Navy Ready To "Burn Boats" With New Laser Weapon

In 2021, for the first time, the U.S. is expected to integrate a directed energy weapon system into a guided missile destroyer, USNI News reported

"We are going to burn the boats if you will and move forward with this technology," Rear Adm. Ron Boxall said during the Booz, Allen, Hamilton, and CSBA Directed Energy Summit 2019, describing a scene right out of Star Wars on the wide open sea.

The Navy will install a High Energy Laser and Integrated Optical-dazzler (HELIOS) with surveillance sensors aboard an unspecified Arleigh Burke-class Flight IIA destroyer, in the next several years, Boxall said.
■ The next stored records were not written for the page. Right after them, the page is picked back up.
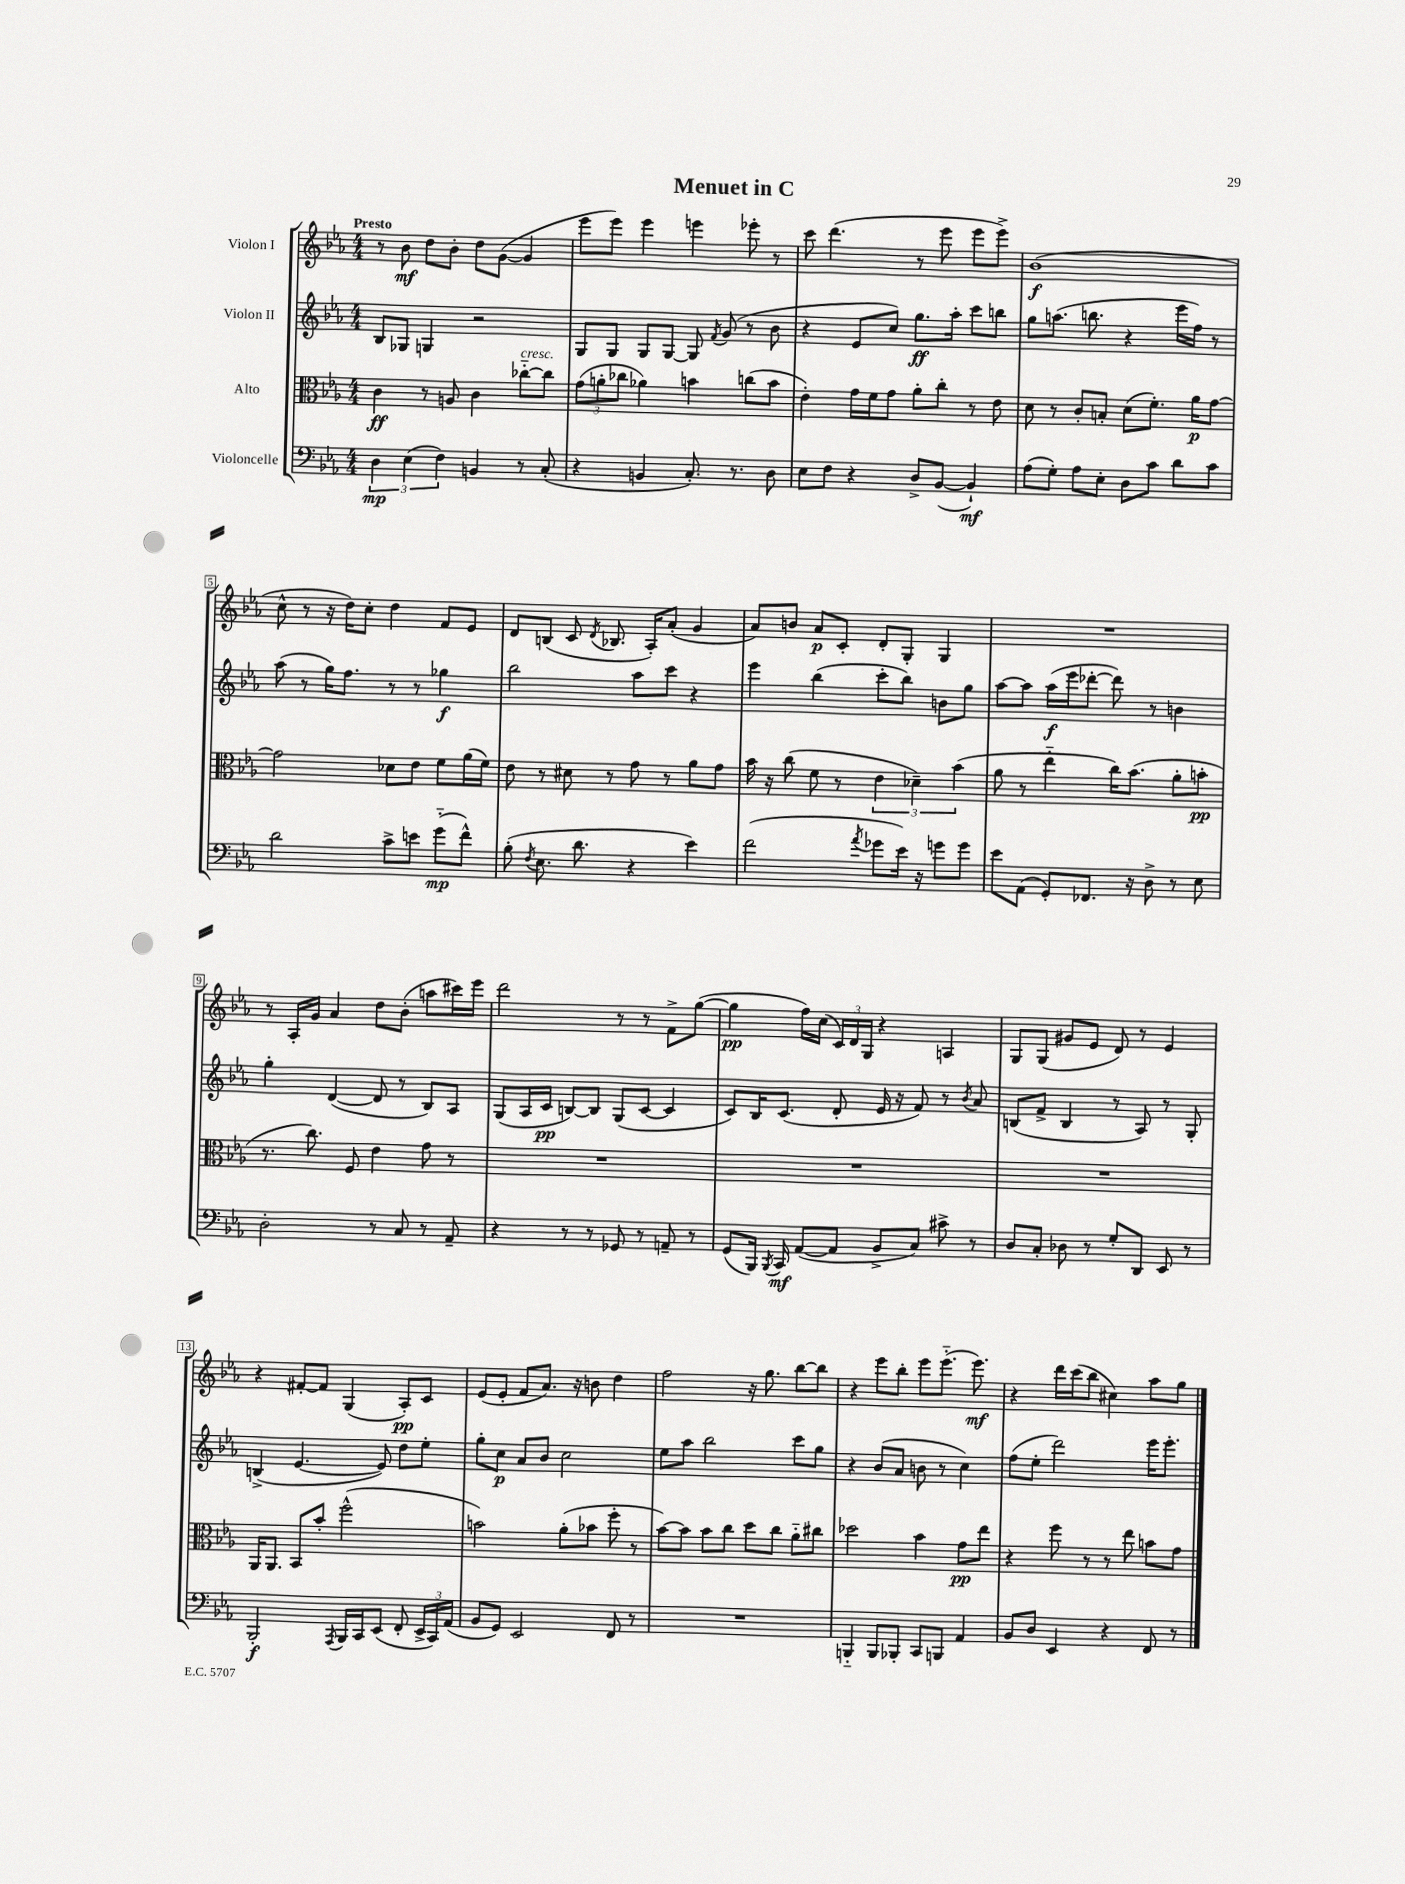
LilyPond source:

\header { title = "Menuet in C" }
<<
\new StaffGroup <<
\new Staff = "s0" \with { instrumentName = "Violon I" } {
    \clef treble \key ees \major \numericTimeSignature \time 4/4 \tempo "Presto"
    \autoBeamOff r8 bes'8\mf d''8[ bes'8]-. d''8[ g'8]~( g'4 |
    ees'''8[ ees'''8]) ees'''4 e'''4 ees'''8-. r8 |
    c'''8 d'''4.( r8 ees'''8 ees'''8[ ees'''8]->) |
    bes'1\f( |
    c''8-^ r8 r16 d''16[) c''8]-. d''4 f'8[ ees'8] |
    d'8[ b8]( c'8 \acciaccatura { d'8 } bes8. aes16[-.) aes'8]-.( g'4 |
    aes'8[) b'8] aes'8[\p c'8]-. d'8[-. g8]-. g4 |
    R1 |
    r8 aes16[-. g'16] aes'4 d''8[ bes'8]-.( a''8[ cis'''16) ees'''16] |
    d'''2 r8 r8 f'8[-> g''8]~( |
    g''4\pp f''16[) c''16]( \tuplet 3/2 { c'16[) d'16 g16] } r4 a4 |
    g8[ g8]( gis'8[ ees'8] d'8) r8 ees'4 |
    r4 fis'8[~-. fis'8] g4( aes8[-.\pp) c'8] |
    ees'8[( ees'8]-. f'8[ aes'8.]) r16 b'8 d''4 |
    f''2 r16 g''8. bes''8[~ bes''8] |
    r4 ees'''8[ bes''8]-. ees'''8[ ees'''8.]-_( ees'''8.\mf) |
    r4 d'''16[ c'''16( bes''8] cis''4) aes''8[ g''8] \bar "|." |
}
\new Staff = "s1" \with { instrumentName = "Violon II" } {
    \clef treble \key ees \major \numericTimeSignature \time 4/4
    \autoBeamOff bes8[ ges8] g4 r2 |
    g8[ g8] g8[ g8]~ g8 \acciaccatura { f'8 } g'8( r8 bes'8 |
    r4 ees'8[ c''8]) g''8.[\ff aes''16]-. c'''8[ b''8] |
    g''8[ a''8.]( b''8. r4 ees'''16[ f''16]) r8 |
    aes''8( r8 g''16[) f''8.] r8 r8 ges''4\f |
    bes''2 aes''8[ c'''8] r4 |
    ees'''4 bes''4( c'''8[-. bes''8]) b'8[ g''8] |
    aes''8[~ aes''8] aes''16[\f( ees'''16 des'''8]~-. des'''8) r8 b'4 |
    g''4-. d'4~( d'8 r8 bes8[) aes8] |
    g8[( aes16 c'16]\pp b8[~) b8] g8[( c'8]~ c'4 |
    c'8[) bes16 c'8.]( d'8-. ees'16 r16 f'8) r8 \acciaccatura { bes'8 } aes'8 |
    b8[( f'8]-> b4 r8 aes8) r8 g8-. |
    b4->( ees'4.~ ees'8) d''8[ ees''8]-. |
    g''8[-. c''8]\p aes'8[ bes'8] c''2 |
    ees''8[ aes''8] bes''2 c'''8[ g''8] |
    r4 bes'8[( aes'8] b'8 r8 c''4) |
    f''8[( ees''8]-. d'''2) ees'''16[ ees'''8.]-. \bar "|." |
}
\new Staff = "s2" \with { instrumentName = "Alto" } {
    \clef alto \key ees \major \numericTimeSignature \time 4/4
    \autoBeamOff c'4\ff r8 a8 c'4 ces''8[~-_^\markup { \italic "cresc." } ces''8] |
    \tuplet 3/2 { g'8[( a'8-. ces''8] } aes'4) b'4 c''8[( b'8] |
    ees'4-.) g'16[ f'16 g'8] aes'8[-. c''8]-. r8 ees'8 |
    d'8 r8 c'8[-. b8]-. d'8[( f'8.]-.) aes'16[\p g'8]~ |
    g'2 des'8[ ees'8] f'8[ aes'16( f'16]) |
    ees'8 r8 dis'8 r8 g'8 r8 aes'8[ g'8] |
    bes'16 r16 c''8( f'8 r8 \tuplet 3/2 { ees'4 des'4--) bes'4( } |
    aes'8 r8 ees''4-_ c''16[) bes'8.]( aes'8[-. b'8]-.\pp |
    r8. c''8.) f8 ees'4 g'8 r8 |
    R1 |
    R1 |
    R1 |
    aes,16[ aes,8.] bes,8[ bes'8]-. f''2-^( |
    b'2) aes'8[-.( bes'8] f''8-. r8 |
    bes'8[~) bes'8] bes'8[ c''8] d''8[ c''8] aes'8[-_ cis''8] |
    des''2 bes'4 g'8[\pp ees''8] |
    r4 f''8 r8 r8 ees''8 b'8[ g'8] \bar "|." |
}
\new Staff = "s3" \with { instrumentName = "Violoncelle" } {
    \clef bass \key ees \major \numericTimeSignature \time 4/4
    \autoBeamOff \tuplet 3/2 { d4\mp ees4( f4) } b,4 r8 c8-.( |
    r4 b,4 c8.-.) r8. d8 |
    ees8[ f8] r4 d8[-> bes,8]~( bes,4-!\mf) |
    aes8[( g8]-.) aes8[ ees8]-. d8[ c'8] d'8[ c'8] |
    d'2 c'8[-> e'8] g'8[-_\mp( f'8]-^) |
    bes8-.( \acciaccatura { f8 } ees8. d'8. r4 ees'4) |
    f'2( \acciaccatura { aes'8 } ges'8[ ees'16]) r16 g'8[ g'8] |
    ees'8[ aes,8]( g,8[-.) fes,8.] r16 d8-> r8 ees8 |
    d2-. r8 c8 r8 aes,8-- |
    r4 r8 r8 ges,8 r8 a,8-- r8 |
    g,8[( bes,,16]) \acciaccatura { bes,,8 } c,16\mf aes,8[~( aes,8] bes,8[-> c8]) cis'8-> r8 |
    d8[ c8]-. des8 r8 g8[-. d,8] ees,8 r8 |
    bes,,2-.\f \acciaccatura { aes,,8 } bes,,16[ c,16 ees,8]( f,8-. \tuplet 3/2 { ees,16[-> c,16) aes,16]( } |
    bes,8[ g,8]) ees,2 f,8 r8 |
    R1 |
    b,,4-_ b,,8[ bes,,8]-. c,8[ b,,8] aes,4 |
    bes,8[ d8] ees,4 r4 f,8 r8 \bar "|." |
}
>>
>>
\layout { \context { \Score \override BarNumber.stencil = #(make-stencil-boxer 0.1 0.3 ly:text-interface::print) } }
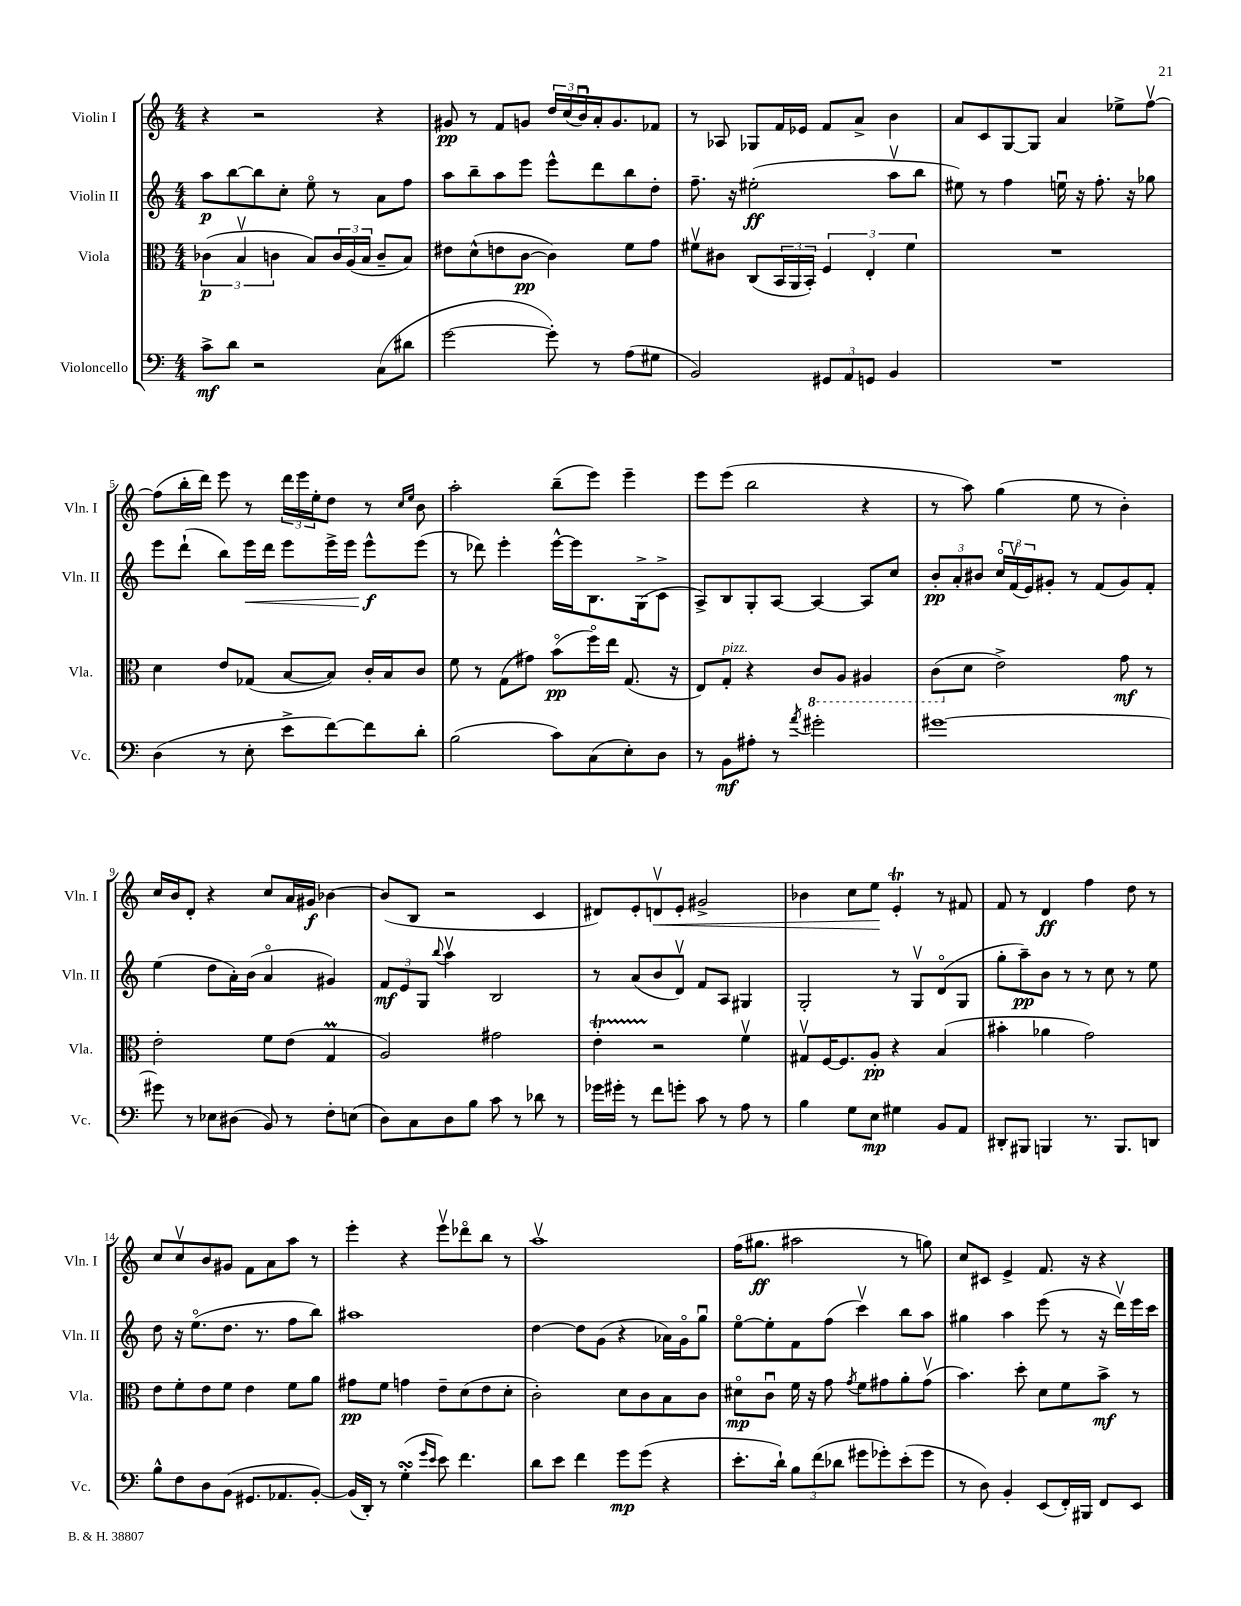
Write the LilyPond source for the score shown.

<<
\new StaffGroup <<
\new Staff = "s0" \with { instrumentName = "Violin I" shortInstrumentName = "Vln. I" } {
    \clef treble \key c \major \numericTimeSignature \time 4/4
    r4 r2 r4 |
    gis'8\pp r8 f'8 g'8 \tuplet 3/2 { d''16 c''16( b'16\downbow) } a'16-. g'8. fes'8 |
    r8 aes8 ges8 f'16 ees'16 f'8 a'8-> b'4 |
    a'8 c'8 g8~ g8 a'4 ees''8-> f''8~\upbow |
    f''8( b''16-. d'''16) e'''8 r8 \tuplet 3/2 { d'''16 e'''16 e''16-. } d''8 r8 \grace { c''16 e''16 } b'8 |
    a''2-. b''8--( e'''8) e'''4-- |
    e'''8 e'''8( b''2 r4 |
    r8 a''8) g''4( e''8 r8 b'4-.) |
    c''16 b'16 d'8-. r4 c''8 a'16 gis'16\f bes'4~ |
    bes'8( b8 r2 c'4 |
    dis'8) e'8-. d'8\upbow\< e'8-. gis'2-> |
    bes'4 c''8 e''8\! e'4-.\trill r8 fis'8 |
    f'8 r8 d'4\ff f''4 d''8 r8 |
    c''8 c''8\upbow b'8 gis'8 f'8 a'8 a''8 r8 |
    e'''4-. r4 e'''8\upbow des'''8\flageolet b''8 r8 |
    a''1\upbow |
    f''16( gis''8.\ff ais''2 r8 g''8) |
    c''8 cis'8 e'4-> f'8. r16 r4 \bar "|." |
}
\new Staff = "s1" \with { instrumentName = "Violin II" shortInstrumentName = "Vln. II" } {
    \clef treble \key c \major \numericTimeSignature \time 4/4
    a''8\p b''8~ b''8 c''8-. e''8\flageolet r8 a'8 f''8 |
    a''8 b''8-- a''8 e'''8 e'''8-^ d'''8 b''8 d''8-. |
    f''8.-- r16 eis''2-.\ff( a''8\upbow b''8 |
    eis''8) r8 f''4 e''16\downbow r16 f''8.-. r16 ges''8 |
    e'''8 d'''8-!( b''8) e'''16\< d'''16 e'''8 e'''16-> e'''16 e'''8-^\f\! e'''8( |
    r8 des'''8) e'''4-. e'''16~-^ e'''16 b8. g16->( c'8-> |
    a8->) b8 g8-. a8~ a4~ a8 c''8 |
    \tuplet 3/2 { b'8-.\pp a'8-. bis'8 } \tuplet 3/2 { c''16\flageolet f'16\upbow( e'16) } gis'8-. r8 f'8( gis'8) f'8-. |
    e''4( d''8 a'16-.) b'16( a'4\flageolet gis'4) |
    \tuplet 3/2 { f'8\mf e'8 g8 } \appoggiatura { b''8 } a''4\upbow b2 |
    r8 a'8( b'8 d'8\upbow) f'8 a8 gis4 |
    g2-. r8 g8\upbow d'8\flageolet( g8 |
    g''8-. a''8--\pp) b'8 r8 r8 c''8 r8 e''8 |
    d''8 r16 e''8.\flageolet( d''8. r8. f''8 b''8) |
    ais''1 |
    d''4~ d''8 g'8( r4 aes'16) g'16\flageolet g''8\downbow |
    e''8~\flageolet e''8-. f'8 f''8( c'''4\upbow) b''8 a''8 |
    gis''4 a''4 e'''8( r8 r16 d'''16\upbow) e'''16 c'''16 \bar "|." |
}
\new Staff = "s2" \with { instrumentName = "Viola" shortInstrumentName = "Vla." } {
    \clef alto \key c \major \numericTimeSignature \time 4/4
    \tuplet 3/2 { ces'4\p( b4\upbow c'4 } b8) \tuplet 3/2 { c'16 a16( b16 } c'8-- b8) |
    eis'8 d'8-^( e'8 c'8~\pp c'4) f'8 g'8 |
    fis'8\upbow cis'8 c8( \tuplet 3/2 { b,16 a,16 b,16-.) } \tuplet 3/2 { f4 e4-. fis'4 } |
    R1 |
    d'4 e'8 ges8( b8~ b8) c'16-. b16 c'8 |
    f'8 r8 g8( gis'8) b'8\flageolet\pp( f''16\flageolet) e''16 g8.( r16 |
    e8) g8-.^\markup { \italic "pizz." } r4 \ottava #-1 c8 a,8 ais,4 |
    c8( \ottava #0 d'8 e'2->) g'8\mf r8 |
    e'2-. f'8 e'8( g4\prall |
    a2) gis'2 |
    e'4-.\startTrillSpan r2\stopTrillSpan f'4\upbow |
    gis8\upbow f16~ f8. a8-.\pp r4 b4( |
    bis'4-. aes'4 g'2) |
    e'8 f'8-. e'8 f'8 e'4 f'8 a'8 |
    gis'8\pp f'8 g'4 e'8-- d'8( e'8 d'8-. |
    c'2-.) d'8 c'8 b8 c'8 |
    dis'8\flageolet\mp c'8\downbow f'16 r16 g'8 \acciaccatura { g'8 } f'8 gis'8 a'8-. gis'8\upbow( |
    b'4.) d''8-. d'8 f'8 b'8->\mf r8 \bar "|." |
}
\new Staff = "s3" \with { instrumentName = "Violoncello" shortInstrumentName = "Vc." } {
    \clef bass \key c \major \numericTimeSignature \time 4/4
    c'8->\mf d'8 r2 c8( dis'8 |
    g'2~ g'8-.) r8 a8( gis8 |
    b,2) \tuplet 3/2 { gis,8 a,8 g,8 } b,4 |
    R1 |
    d4( r8 e8-. e'8-> f'8~) f'8 d'8-. |
    b2( c'8) c8( e8-.) d8 |
    r8 b,8\mf ais8-. r8 \acciaccatura { a'8 } gis'2-. |
    gis'1~ |
    gis'8 r8 ees8 dis8( b,8) r8 f8-. e8( |
    d8) c8 d8 b8 c'8 r8 des'8 r8 |
    ges'16 gis'16-. r8 f'8 g'8-. c'8 r8 a8 r8 |
    b4 g8 e8\mp gis4 b,8 a,8 |
    dis,8-. bis,,8 b,,4 r8. b,,8. d,8 |
    b8-^ f8 d8 b,8( gis,8. aes,8. b,8~-.) |
    b,16( d,16-.) r8 g4-.\turn( \grace { g'16 e'16 } e'8) f'4. |
    d'8 e'8 f'4 g'8\mp g'8( r4 |
    e'8.-. d'16-!) \tuplet 3/2 { b8 f'8( des'8 } gis'8 ges'8-.) e'8-.( ges'8 |
    r8 d8) b,4-. e,8( f,16-.) bis,,16 f,8 e,8 \bar "|." |
}
>>
>>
HELIOS is a directed energy weapon that can burn small speed boats, similar to the ones Iran deploys in the Persian Gulf, and can also down unmanned aerial vehicles.

If the Navy wants to avoid an international incident, the weapon can "dazzle" a UAV's electro-optical sensors, effectively destroying the sensor without taking down the aircraft. Developed by defense contractor Lockheed Martin under a $150 million contract, the 60-kilowatt HELIOS system will be the most powerful and first direct energy weapon to be deployed on a guided missile destroyer.

According to USNI News, there have been several 30-kW demonstrator systems deployed with other types of warships since 2014. 

HELIOS will be fully integrated into the Aegis combat system of the Navy’s surface fleet. The weapon's sensors will enhance Aegis's ability to track and guide weapons to destroy enemy targets.

"The problem I have today is the integration of that system into my existing combat system. If I’m going to burn the boats, I’m going to replace something I have today with that system doing that mission with these weapons."

"If I have this system that can kill and I have a system that can actually sense, then I have to make sure it integrates with the other things I have on my ship that can sense and kill, namely the Aegis weapon system," Boxall said.

As laser technology matures,  direct energy weapons are expected to be deployed on all of the Navy's guided missile destroyers by the mid to late 2020s. On a long-term view, lasers are expected to replace conventional weapons because of its low cost per shot rate.